▶ [Data records]
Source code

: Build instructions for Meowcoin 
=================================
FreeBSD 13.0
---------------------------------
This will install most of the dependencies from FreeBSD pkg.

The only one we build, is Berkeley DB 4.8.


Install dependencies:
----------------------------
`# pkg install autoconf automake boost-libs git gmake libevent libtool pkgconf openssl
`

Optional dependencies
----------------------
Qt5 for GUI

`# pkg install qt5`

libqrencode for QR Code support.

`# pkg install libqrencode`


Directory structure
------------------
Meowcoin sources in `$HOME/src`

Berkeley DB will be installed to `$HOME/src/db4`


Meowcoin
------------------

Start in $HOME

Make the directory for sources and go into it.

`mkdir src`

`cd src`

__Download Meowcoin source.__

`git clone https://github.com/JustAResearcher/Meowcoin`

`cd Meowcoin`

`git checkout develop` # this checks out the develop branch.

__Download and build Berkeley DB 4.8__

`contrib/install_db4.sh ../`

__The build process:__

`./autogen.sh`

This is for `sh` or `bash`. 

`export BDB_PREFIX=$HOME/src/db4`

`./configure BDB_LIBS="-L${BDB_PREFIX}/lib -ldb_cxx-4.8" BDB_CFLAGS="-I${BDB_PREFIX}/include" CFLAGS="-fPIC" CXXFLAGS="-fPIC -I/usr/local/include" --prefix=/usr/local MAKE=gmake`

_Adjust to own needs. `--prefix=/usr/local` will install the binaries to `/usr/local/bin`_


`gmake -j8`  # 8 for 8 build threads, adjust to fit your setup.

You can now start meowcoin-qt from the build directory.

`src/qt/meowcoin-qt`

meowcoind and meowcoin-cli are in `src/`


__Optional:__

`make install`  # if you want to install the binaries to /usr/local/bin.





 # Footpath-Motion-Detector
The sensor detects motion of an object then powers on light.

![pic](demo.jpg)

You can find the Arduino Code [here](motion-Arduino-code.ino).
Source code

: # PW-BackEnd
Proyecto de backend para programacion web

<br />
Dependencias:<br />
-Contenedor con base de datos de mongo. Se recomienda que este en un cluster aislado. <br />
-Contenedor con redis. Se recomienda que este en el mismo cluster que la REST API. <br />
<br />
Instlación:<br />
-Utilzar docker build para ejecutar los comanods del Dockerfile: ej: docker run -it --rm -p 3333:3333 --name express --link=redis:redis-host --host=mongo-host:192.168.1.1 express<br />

▶ [What the task asks]
Reproduce the entries verbatim, from the start of the entries through the line containing "Proyecto de backend para programacion web", with both ends included.

▶ [Output below]
Source code

: Build instructions for Meowcoin 
=================================
FreeBSD 13.0
---------------------------------
This will install most of the dependencies from FreeBSD pkg.

The only one we build, is Berkeley DB 4.8.


Install dependencies:
----------------------------
`# pkg install autoconf automake boost-libs git gmake libevent libtool pkgconf openssl
`

Optional dependencies
----------------------
Qt5 for GUI

`# pkg install qt5`

libqrencode for QR Code support.

`# pkg install libqrencode`


Directory structure
------------------
Meowcoin sources in `$HOME/src`

Berkeley DB will be installed to `$HOME/src/db4`


Meowcoin
------------------

Start in $HOME

Make the directory for sources and go into it.

`mkdir src`

`cd src`

__Download Meowcoin source.__

`git clone https://github.com/JustAResearcher/Meowcoin`

`cd Meowcoin`

`git checkout develop` # this checks out the develop branch.

__Download and build Berkeley DB 4.8__

`contrib/install_db4.sh ../`

__The build process:__

`./autogen.sh`

This is for `sh` or `bash`. 

`export BDB_PREFIX=$HOME/src/db4`

`./configure BDB_LIBS="-L${BDB_PREFIX}/lib -ldb_cxx-4.8" BDB_CFLAGS="-I${BDB_PREFIX}/include" CFLAGS="-fPIC" CXXFLAGS="-fPIC -I/usr/local/include" --prefix=/usr/local MAKE=gmake`

_Adjust to own needs. `--prefix=/usr/local` will install the binaries to `/usr/local/bin`_


`gmake -j8`  # 8 for 8 build threads, adjust to fit your setup.

You can now start meowcoin-qt from the build directory.

`src/qt/meowcoin-qt`

meowcoind and meowcoin-cli are in `src/`


__Optional:__

`make install`  # if you want to install the binaries to /usr/local/bin.





 # Footpath-Motion-Detector
The sensor detects motion of an object then powers on light.

![pic](demo.jpg)

You can find the Arduino Code [here](motion-Arduino-code.ino).
Source code

: # PW-BackEnd
Proyecto de backend para programacion web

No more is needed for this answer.